Avoiding Legal Trouble

Questions To Ask When Setting Up A Supplemental Needs Trust

A supplemental needs trust can provide much-needed stability in the life of a beneficiary who may be facing physical or mental challenges. The process of configuring one, though, is highly legalistic and should only be approached with appropriate counsel. If you're trying to figure out what should go into a special needs trust, here are three questions you'll want to ask an attorney before you get too far into the process.

Will Government Benefits Still Be Available?

Access to the Medicare and Medicaid systems is often a major concern of people who have medical needs. While coverage can't be denied by private insurers due to pre-existing conditions, that doesn't mean that private insurance is going to be affordable. A trust can be designed to ensure it keeps a beneficiary within the guidelines to be eligible for Medicare and/or Medicaid, and that should be on your mind if the beneficiary has a condition that will be expensive to treat or that could become prohibitively costly in the future. If the trust isn't properly configured, assets in the trust may be seized to compensate the government for treatment and care costs.

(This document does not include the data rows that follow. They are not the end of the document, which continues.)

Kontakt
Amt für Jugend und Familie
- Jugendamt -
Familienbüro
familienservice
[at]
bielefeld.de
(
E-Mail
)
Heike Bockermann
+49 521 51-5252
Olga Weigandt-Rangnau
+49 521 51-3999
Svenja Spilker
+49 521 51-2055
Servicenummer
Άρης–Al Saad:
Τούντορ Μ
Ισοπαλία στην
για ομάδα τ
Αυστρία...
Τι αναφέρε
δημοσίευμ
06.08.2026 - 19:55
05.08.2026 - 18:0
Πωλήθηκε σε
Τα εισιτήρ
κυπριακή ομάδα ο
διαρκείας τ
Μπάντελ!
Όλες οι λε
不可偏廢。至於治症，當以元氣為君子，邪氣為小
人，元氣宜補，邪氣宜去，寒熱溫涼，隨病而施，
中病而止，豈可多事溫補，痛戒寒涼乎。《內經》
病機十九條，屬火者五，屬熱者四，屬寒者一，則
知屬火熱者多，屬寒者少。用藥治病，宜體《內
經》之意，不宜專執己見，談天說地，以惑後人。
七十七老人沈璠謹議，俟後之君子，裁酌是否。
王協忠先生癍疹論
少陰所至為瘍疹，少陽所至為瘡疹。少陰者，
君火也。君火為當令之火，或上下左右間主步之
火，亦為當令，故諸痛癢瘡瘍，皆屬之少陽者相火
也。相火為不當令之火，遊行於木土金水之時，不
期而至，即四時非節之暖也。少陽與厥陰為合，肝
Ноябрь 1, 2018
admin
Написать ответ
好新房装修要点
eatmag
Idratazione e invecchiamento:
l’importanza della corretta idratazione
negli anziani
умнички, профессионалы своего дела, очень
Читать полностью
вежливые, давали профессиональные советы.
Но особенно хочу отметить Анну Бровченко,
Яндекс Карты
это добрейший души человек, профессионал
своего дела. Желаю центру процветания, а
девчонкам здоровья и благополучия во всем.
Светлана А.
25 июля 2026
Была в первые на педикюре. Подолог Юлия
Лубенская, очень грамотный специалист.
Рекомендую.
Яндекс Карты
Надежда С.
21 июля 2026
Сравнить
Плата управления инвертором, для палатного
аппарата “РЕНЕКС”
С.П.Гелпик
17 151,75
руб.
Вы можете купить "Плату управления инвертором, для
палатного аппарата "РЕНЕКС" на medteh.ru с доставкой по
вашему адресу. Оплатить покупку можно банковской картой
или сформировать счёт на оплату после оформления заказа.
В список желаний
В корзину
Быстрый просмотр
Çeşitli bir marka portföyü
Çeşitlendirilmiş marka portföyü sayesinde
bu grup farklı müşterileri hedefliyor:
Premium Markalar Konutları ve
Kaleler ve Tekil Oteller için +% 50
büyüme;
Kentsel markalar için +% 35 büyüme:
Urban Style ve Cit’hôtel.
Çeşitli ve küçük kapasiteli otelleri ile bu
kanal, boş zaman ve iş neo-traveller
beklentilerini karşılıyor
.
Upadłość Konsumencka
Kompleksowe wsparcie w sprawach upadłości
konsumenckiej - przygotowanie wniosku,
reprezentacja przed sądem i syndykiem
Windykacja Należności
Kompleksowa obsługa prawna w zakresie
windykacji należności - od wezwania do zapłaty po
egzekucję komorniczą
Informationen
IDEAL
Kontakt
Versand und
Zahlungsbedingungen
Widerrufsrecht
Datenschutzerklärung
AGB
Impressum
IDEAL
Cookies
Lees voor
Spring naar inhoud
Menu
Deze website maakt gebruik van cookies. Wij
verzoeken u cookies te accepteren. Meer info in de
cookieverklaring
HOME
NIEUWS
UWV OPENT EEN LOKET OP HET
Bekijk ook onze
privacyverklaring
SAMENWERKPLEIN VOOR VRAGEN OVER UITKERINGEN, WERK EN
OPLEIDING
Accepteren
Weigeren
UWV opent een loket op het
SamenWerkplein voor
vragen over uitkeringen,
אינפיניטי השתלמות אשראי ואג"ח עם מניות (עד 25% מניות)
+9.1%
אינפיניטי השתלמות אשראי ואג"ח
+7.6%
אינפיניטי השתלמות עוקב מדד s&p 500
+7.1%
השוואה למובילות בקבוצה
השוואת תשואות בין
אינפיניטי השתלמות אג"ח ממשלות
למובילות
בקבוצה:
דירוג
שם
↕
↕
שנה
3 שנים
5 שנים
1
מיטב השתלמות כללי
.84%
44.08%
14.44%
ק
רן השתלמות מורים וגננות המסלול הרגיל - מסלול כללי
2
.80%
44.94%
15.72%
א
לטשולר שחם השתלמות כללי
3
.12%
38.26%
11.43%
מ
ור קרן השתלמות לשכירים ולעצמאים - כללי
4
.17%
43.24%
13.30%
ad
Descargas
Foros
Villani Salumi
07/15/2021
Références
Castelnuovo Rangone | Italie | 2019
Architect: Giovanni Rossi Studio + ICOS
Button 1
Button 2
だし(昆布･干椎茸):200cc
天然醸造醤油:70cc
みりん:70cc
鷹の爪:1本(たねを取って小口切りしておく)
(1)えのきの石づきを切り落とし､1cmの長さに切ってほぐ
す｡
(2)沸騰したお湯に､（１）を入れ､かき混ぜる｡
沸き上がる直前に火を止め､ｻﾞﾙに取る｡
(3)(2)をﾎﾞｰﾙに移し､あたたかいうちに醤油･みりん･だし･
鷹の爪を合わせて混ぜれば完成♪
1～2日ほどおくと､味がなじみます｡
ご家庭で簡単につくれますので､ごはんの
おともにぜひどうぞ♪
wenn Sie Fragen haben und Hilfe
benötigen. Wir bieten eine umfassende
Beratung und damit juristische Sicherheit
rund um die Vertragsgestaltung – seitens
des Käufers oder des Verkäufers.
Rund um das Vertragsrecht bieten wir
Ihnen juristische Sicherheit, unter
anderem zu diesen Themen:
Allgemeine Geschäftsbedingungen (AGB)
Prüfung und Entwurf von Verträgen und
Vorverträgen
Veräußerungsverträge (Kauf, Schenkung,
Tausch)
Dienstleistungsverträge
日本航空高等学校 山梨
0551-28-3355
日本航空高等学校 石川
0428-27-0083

How Will the Trust Be Protected?

Life happens, and that includes some of the downside legal risks like being sued or ending up in a divorce proceeding. It's important that an attorney can assure you that a trust will be configured so it can't be accessed as part of legal proceedings against the beneficiary.

The administration of the trust should also be set up to ensure that it can't be easily changed or challenged. For example, if a beneficiary were to get married, there should be a legal backstop in place to prevent their spouse from accessing the funds in the trust. The trustee needs to be empowered to protect the trust from outside interference and even efforts by the beneficiary to subvert the will of the grantor.

What Happens to Funds When the Beneficiary Dies?

A properly designated trust should be able to outlast the beneficiary regardless of age and long-term medical outlook. This means there will be funds left when the trust has outlasted its purpose. If there aren't specific terms in the trust regarding how it is paid out upon death or other forms of disbursement, it may become the subject of a probate proceeding. Always make sure there are end-of-life provisions that direct funds to desired destinations, such as the beneficiary's spouse, their children, helpful relatives, or a preferred charity.